Events

Celebrating Recent Work by Nicholas Bartlett

New Books in the Arts and Sciences

April 8, 2022 Friday, 11:00am–12:15pm EDT Virtual Event
Cosponsors
  • Department of East Asian Languages and Cultures
  • The Department of Anthropology
  • East Asian Track at Barnard College
Organizer
  • The Society of Fellows and Heyman Center for the Humanities
Notes
  • Free and open to the public
  • Registration required. See details.

Recovering Histories: Life and Labor after Heroin in Reform-Era China
by: Nicholas Bartlett

Heroin first reached Gejiu, a Chinese city in southern Yunnan known as Tin Capital, in the 1980s. Widespread use of the drug, which for a short period became “easier to buy than vegetables,” coincided with radical changes in the local economy caused by the marketization of the mining industry. More than two decades later, both the heroin epidemic and the mining boom are often discussed as recent history. Middle-aged long-term heroin users, however, complain that they feel stuck in an earlier moment of the country’s rapid reforms, navigating a world that no longer resembles either the tightly knit Maoist work units of their childhood or the disorienting but opportunity-filled chaos of their early careers. Overcoming addiction in Gejiu has become inseparable from broader attempts to reimagine laboring lives in a rapidly shifting social world. Drawing on more than eighteen months of fieldwork, Nicholas Bartlett explores how individuals’ varying experiences of recovery highlight shared challenges of inhabiting China’s contested present.

Attendance and Registration Policy:

This event will take place virtually over Zoom. Registration is required.

Please email [email protected] to request disability accommodations. Advance notice is necessary to arrange for some accessibility needs. This event will be recorded. By being electronically present, you consent to the SOF/Heyman using such video for promotional purposes.

About the Author:

Nicholas Bartlett is Assistant Professor of Contemporary Chinese Culture and Society at Barnard College, Columbia University. His first book, Recovering Histories: Life and Labor after Heroin in Reform-era China (University of California and Columbia Weatherhead 2020), offers a phenomenological account of long-term heroin users’ experiences recovering from addiction in a tin mining city. His current research explores the introduction of group relations conferences to China.

About the Speakers:

Charles Stewart is the Professor of Anthropology at University College London. He taught Modern Greek language and literature at Harvard University and social anthropology at Brunel University before joining UCL. His current research interests include the study of syncretism, creolization, dreaming, the anthropology of religion and topics in the borderland between anthropology and history such as continuity/change, temporality and historicity. He is the author of Dreaming and Historical Consciousness in Island Greece (University of Chicago Press, 2017).
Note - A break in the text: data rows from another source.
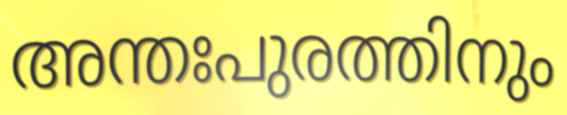
അന്തഃപുരത്തിനും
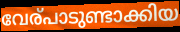
വേര്പാടുണ്ടാക്കിയ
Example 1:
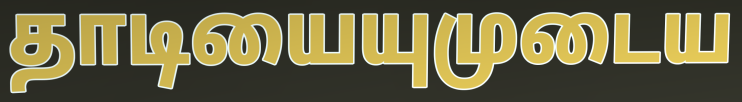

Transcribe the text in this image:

தாடியையுமுடைய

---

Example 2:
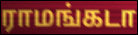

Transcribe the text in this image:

ராமங்கடா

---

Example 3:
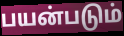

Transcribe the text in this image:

பயன்படும்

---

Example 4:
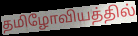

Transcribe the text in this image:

தமிழோவியத்தில்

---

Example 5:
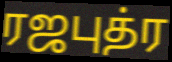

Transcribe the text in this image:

ரஜபுத்ர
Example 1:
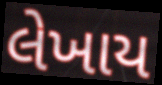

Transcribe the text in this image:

લેખાય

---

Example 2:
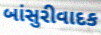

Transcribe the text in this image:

બાંસુરીવાદક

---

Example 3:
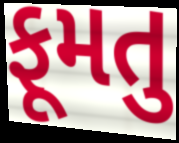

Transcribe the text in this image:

ફૂમતુ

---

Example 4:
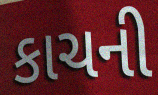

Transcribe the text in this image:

કાચની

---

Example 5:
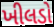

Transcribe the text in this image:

ખીલડો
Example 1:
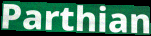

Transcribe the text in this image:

Parthian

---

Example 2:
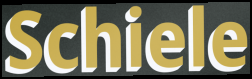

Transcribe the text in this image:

Schiele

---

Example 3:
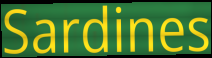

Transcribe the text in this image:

Sardines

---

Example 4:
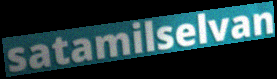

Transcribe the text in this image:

satamilselvan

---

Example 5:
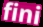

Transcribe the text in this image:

fini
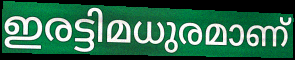
ഇരട്ടിമധുരമാണ്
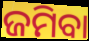
ଜମିବା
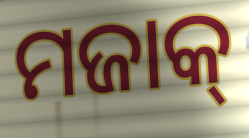
ମଜାକ୍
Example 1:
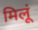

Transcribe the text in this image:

मिलूं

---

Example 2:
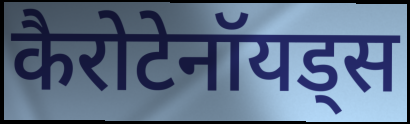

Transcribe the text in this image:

कैरोटेनॉयड्स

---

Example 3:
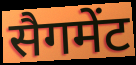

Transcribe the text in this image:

सैगमेंट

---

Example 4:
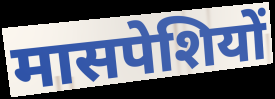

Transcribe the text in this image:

मासपेशियों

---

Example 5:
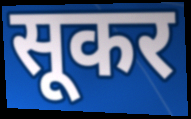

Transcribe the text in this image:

सूकर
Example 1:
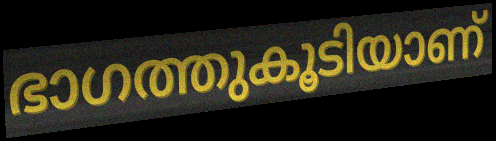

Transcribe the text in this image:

ഭാഗത്തുകൂടിയാണ്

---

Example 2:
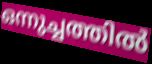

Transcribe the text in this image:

ഒന്നുച്ചത്തിൽ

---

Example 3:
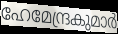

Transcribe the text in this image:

ഹേമേന്ദ്രകുമാർ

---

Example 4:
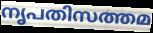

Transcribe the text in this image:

നൃപതിസത്തമ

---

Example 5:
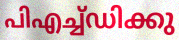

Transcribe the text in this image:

പിഎച്ച്ഡിക്കു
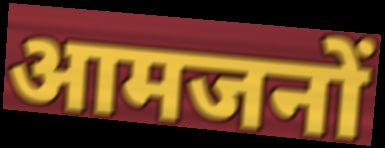
आमजनों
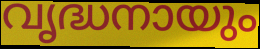
വൃദ്ധനായും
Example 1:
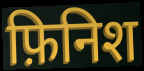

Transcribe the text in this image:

फ़िनिश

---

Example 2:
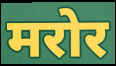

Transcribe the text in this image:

मरोर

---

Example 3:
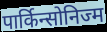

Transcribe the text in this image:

पार्किन्सोनिज्म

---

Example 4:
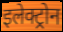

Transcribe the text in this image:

इलेक्ट्रोन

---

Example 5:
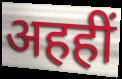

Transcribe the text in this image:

अहहीं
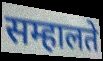
सम्हालते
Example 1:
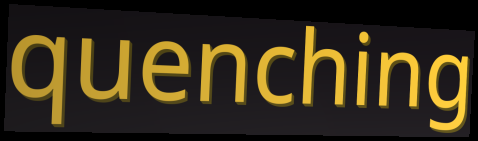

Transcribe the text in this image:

quenching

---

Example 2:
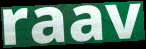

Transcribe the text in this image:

raav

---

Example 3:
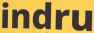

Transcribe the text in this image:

indru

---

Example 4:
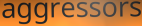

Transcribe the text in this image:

aggressors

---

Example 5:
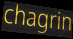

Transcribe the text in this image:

chagrin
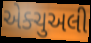
એક્ચુઅલી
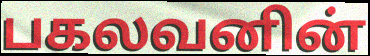
பகலவனின்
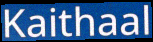
Kaithaal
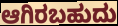
ಆಗಿರಬಹುದು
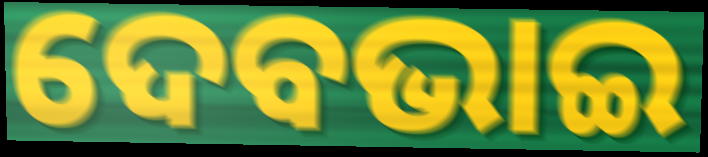
ଦେବଭାଇ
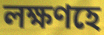
লক্ষণহে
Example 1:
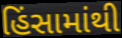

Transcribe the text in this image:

હિંસામાંથી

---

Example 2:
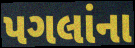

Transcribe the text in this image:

પગલાંના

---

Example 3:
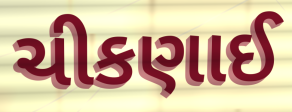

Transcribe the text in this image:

ચીકણાઈ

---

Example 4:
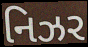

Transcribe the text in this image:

નિઝર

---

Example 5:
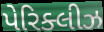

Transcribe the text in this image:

પેરિક્લીઝ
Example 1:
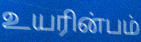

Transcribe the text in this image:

உயரின்பம்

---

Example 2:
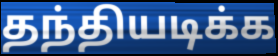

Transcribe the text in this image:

தந்தியடிக்க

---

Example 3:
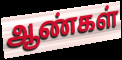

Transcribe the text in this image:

ஆண்கள்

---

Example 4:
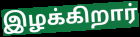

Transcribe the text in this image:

இழக்கிறார்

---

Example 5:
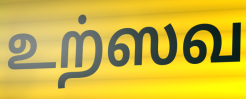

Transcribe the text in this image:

உற்ஸவ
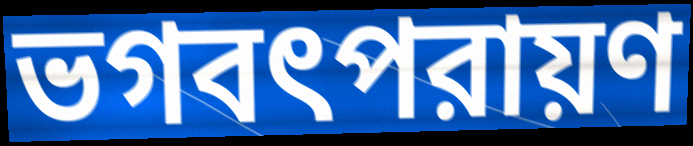
ভগবৎপরায়ণ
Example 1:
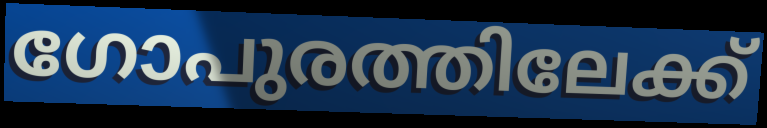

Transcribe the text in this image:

Eugenia Lean is Professor of Chinese History at Columbia University. She is interested in a broad range of topics in late imperial and modern Chinese history with a particular focus on the history of science and industry, mass media, consumer culture, affect studies and gender, as well as law and urban society. She is the author of Public Passions: the Trial of Shi Jianqiao and the Rise of Popular Sympathy in Republican China (UC Press, 2007) and Vernacular Industrialism in China: Local Innovation and Translated Technologies in theMaking of a Cosmetics Empire, 1900-1940 (Columbia University Press, 2020).

Nadia Abu El-Haj is Ann Whitney Olin Professor in the Departments of Anthropology at Barnard College and Columbia University, Co-Director of the Center for Palestine Studies, and Chair of the Governing Board of the Society of Fellows/Heyman Center for the Humanities at Columbia University. Abu El-Haj has published two books: Facts on the Ground: Archaeological Practice and Territorial Self-Fashioning in Israeli Society (2001), which won the Albert Hourani Annual Book Award from the Middle East Studies Association in 2002, and The Genealogical Science: The Search for Jewish Origins and the Politics of Epistemology (2012).

D. Max Moerman is Professor in the Department of Asian and Middle Eastern Cultures. He is Co-Chair of the Columbia University Seminar in Buddhist Studies and an Associate Director of the Columbia Center for Buddhism and Asian Religions. He holds an A.B. from Columbia College and a Ph.D. from Stanford University. His research interests are in the visual and material culture of Japanese religions.